The focus in this crisis should not be on the UK and the Royal Navy and its impossible task but on Iran itself. Why is it behaving in such a reckless and aggressive way? Why is it so apparently determined to alienate itself? What does it hope to gain? Its aims are almost impossible to fathom, but its strategy and tactics do have the air of desperation about them. The country’s internal strains and pressures are huge: widespread anger at corruption and political repression which periodically flares into revolutionary violence; economic melt-down as a result of western sanctions; drought and water shortages; over-reach in foreign military adventures and in the sponsorship of militants throughout the region. The desperate recklessness and aggression which we see from the outside could be the steamy rumblings forced out by pressure from the inside, possibly not even planned but somehow automatic and irresistible, the signs that the whole seething volcano might be about to explode.
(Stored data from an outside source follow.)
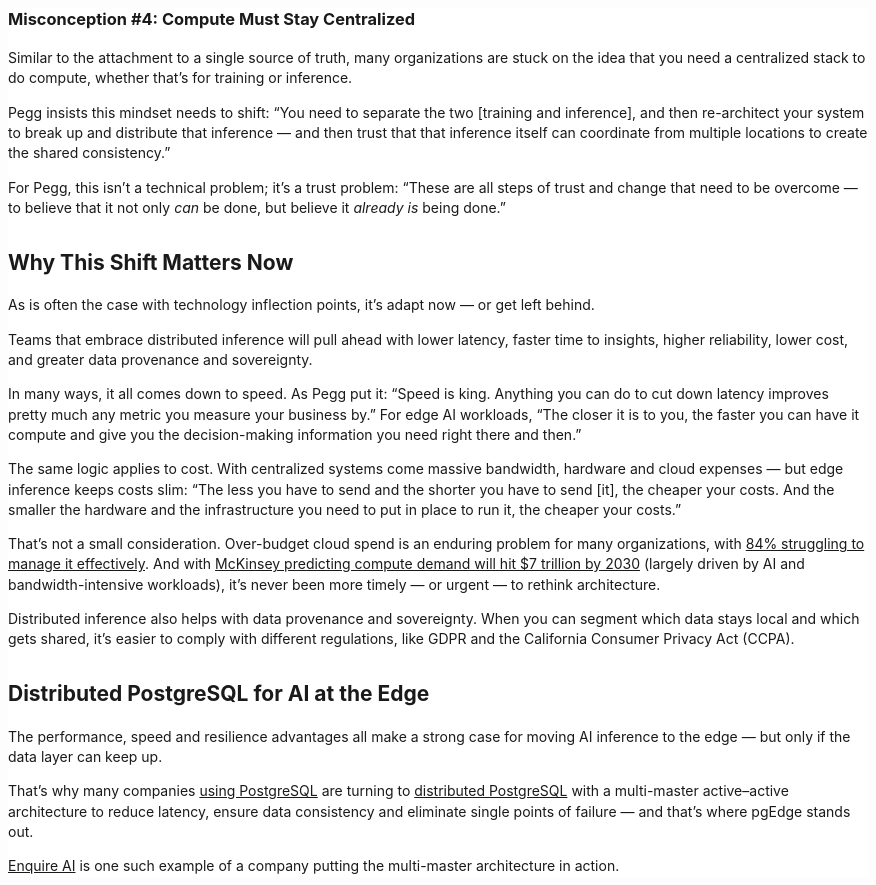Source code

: ### Misconception #4: Compute Must Stay Centralized

Similar to the attachment to a single source of truth, many organizations are stuck on the idea that you need a centralized stack to do compute, whether that’s for training or inference.

Pegg insists this mindset needs to shift: “You need to separate the two [training and inference], and then re-architect your system to break up and distribute that inference — and then trust that that inference itself can coordinate from multiple locations to create the shared consistency.”

For Pegg, this isn’t a technical problem; it’s a trust problem: “These are all steps of trust and change that need to be overcome — to believe that it not only *can* be done, but believe it *already is* being done.”

## Why This Shift Matters Now

As is often the case with technology inflection points, it’s adapt now — or get left behind.

Teams that embrace distributed inference will pull ahead with lower latency, faster time to insights, higher reliability, lower cost, and greater data provenance and sovereignty.

In many ways, it all comes down to speed. As Pegg put it: “Speed is king. Anything you can do to cut down latency improves pretty much any metric you measure your business by.” For edge AI workloads, “The closer it is to you, the faster you can have it compute and give you the decision-making information you need right there and then.”

The same logic applies to cost. With centralized systems come massive bandwidth, hardware and cloud expenses — but edge inference keeps costs slim: “The less you have to send and the shorter you have to send [it], the cheaper your costs. And the smaller the hardware and the infrastructure you need to put in place to run it, the cheaper your costs.”

That’s not a small consideration. Over-budget cloud spend is an enduring problem for many organizations, with [84% struggling to manage it effectively](https://www.flexera.com/about-us/press-center/new-flexera-report-finds-84-percent-of-organizations-struggle-to-manage-cloud-spend). And with [McKinsey predicting compute demand will hit $7 trillion by 2030](https://www.mckinsey.com/industries/technology-media-and-telecommunications/our-insights/the-cost-of-compute-a-7-trillion-dollar-race-to-scale-data-centers) (largely driven by AI and bandwidth-intensive workloads), it’s never been more timely — or urgent — to rethink architecture.

Distributed inference also helps with data provenance and sovereignty. When you can segment which data stays local and which gets shared, it’s easier to comply with different regulations, like GDPR and the California Consumer Privacy Act (CCPA).

## Distributed PostgreSQL for AI at the Edge

The performance, speed and resilience advantages all make a strong case for moving AI inference to the edge — but only if the data layer can keep up.

That’s why many companies [using PostgreSQL](https://roadmap.sh/postgresql-dba) are turning to [distributed PostgreSQL](https://www.pgedge.com/solutions/benefit/ai-inference-at-the-edge) with a multi-master active–active architecture to reduce latency, ensure data consistency and eliminate single points of failure — and that’s where pgEdge stands out.

[Enquire AI](https://www.pgedge.com/solutions/benefit/ai-inference-at-the-edge) is one such example of a company putting the multi-master architecture in action.
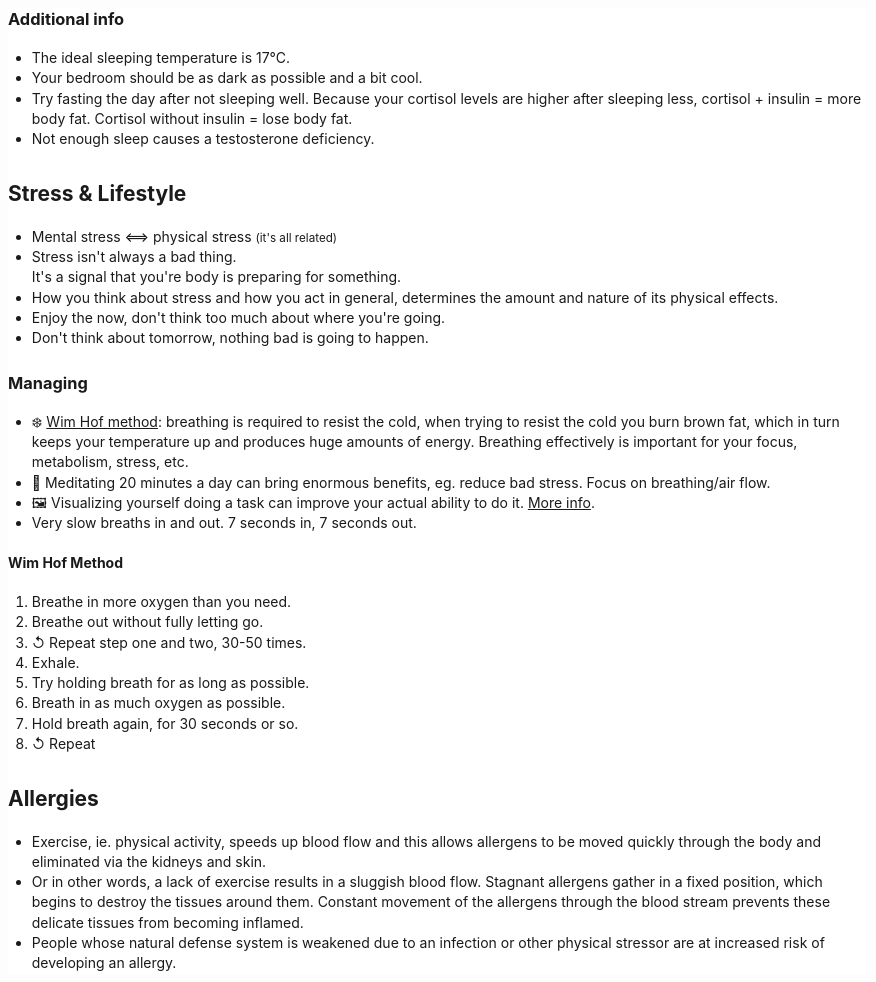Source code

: 
### Additional info

- The ideal sleeping temperature is 17°C.
- Your bedroom should be as dark as possible and a bit cool.
- Try fasting the day after not sleeping well. Because your cortisol levels are higher after sleeping less, cortisol + insulin = more body fat. Cortisol without insulin = lose body fat.
- Not enough sleep causes a testosterone deficiency.




## Stress & Lifestyle

- Mental stress ⟺ physical stress <small>(it's all related)</small>
- Stress isn't always a bad thing.  
  It's a signal that you're body is preparing for something.
- How you think about stress and how you act in general,
  determines the amount and nature of its physical effects.
- Enjoy the now, don't think too much about where you're going.
- Don't think about tomorrow, nothing bad is going to happen.


### Managing

- ❄️ [Wim Hof method](https://www.wimhofmethod.com/):
  breathing is required to resist the cold,
  when trying to resist the cold you burn brown fat,
  which in turn keeps your temperature up and produces huge amounts of energy.
  Breathing effectively is important for your focus, metabolism, stress, etc.
- 🧘 Meditating 20 minutes a day can bring enormous benefits, eg. reduce bad stress.
  Focus on breathing/air flow.
- 🖼 Visualizing yourself doing a task can improve your actual ability to do it.
  [More info](http://www.muscleforlife.com/how-to-get-stronger/).
- Very slow breaths in and out. 7 seconds in, 7 seconds out.

#### Wim Hof Method

1. Breathe in more oxygen than you need.
2. Breathe out without fully letting go.
3. ↺ Repeat step one and two, 30-50 times.
4. Exhale.
5. Try holding breath for as long as possible.
6. Breath in as much oxygen as possible.
7. Hold breath again, for 30 seconds or so.
8. ↺ Repeat




## Allergies

- Exercise, ie. physical activity, speeds up blood flow and
  this allows allergens to be moved quickly through the body
  and eliminated via the kidneys and skin.
- Or in other words, a lack of exercise results in a sluggish blood flow.
  Stagnant allergens gather in a fixed position, which begins to destroy
  the tissues around them. Constant movement of the allergens through
  the blood stream prevents these delicate tissues from becoming inflamed.
- People whose natural defense system is weakened due to an infection
  or other physical stressor are at increased risk of developing an allergy.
Roger Boyce in The Times suggests that the regime – the Ayatollahs and the Revolutionary Guards – are involved in an “end of days struggle”.
He argues that it’s time the UK, and indeed the rest of Europe, gave up on its hopes that Iran can be liberalised and brought back into the fold; what is needed is an alliance of western nations, not to militarily threaten or take action against Iran, but to put enough economic and judicial pressure on Tehran to make it behave itself or risk the total collapse of its regime. And that means joining the USA, with its carefully targeted sanctions and its president whose refusal to rise to Tehran’s provocation (he insists he doesn’t want war and urges Tehran to talk) is actually making him look restrained and humane and whose unpredictability (hawkish John Bolton or anti-war Rand Paul?) must be keeping Tehran off-balance.
The power of the Barbary corsairs didn’t last forever. Although their piratical activities were almost impossible to counter militarily, their rogue states were simply unsustainable. Unstable internally and under economic pressure from outside, they eventually collapsed.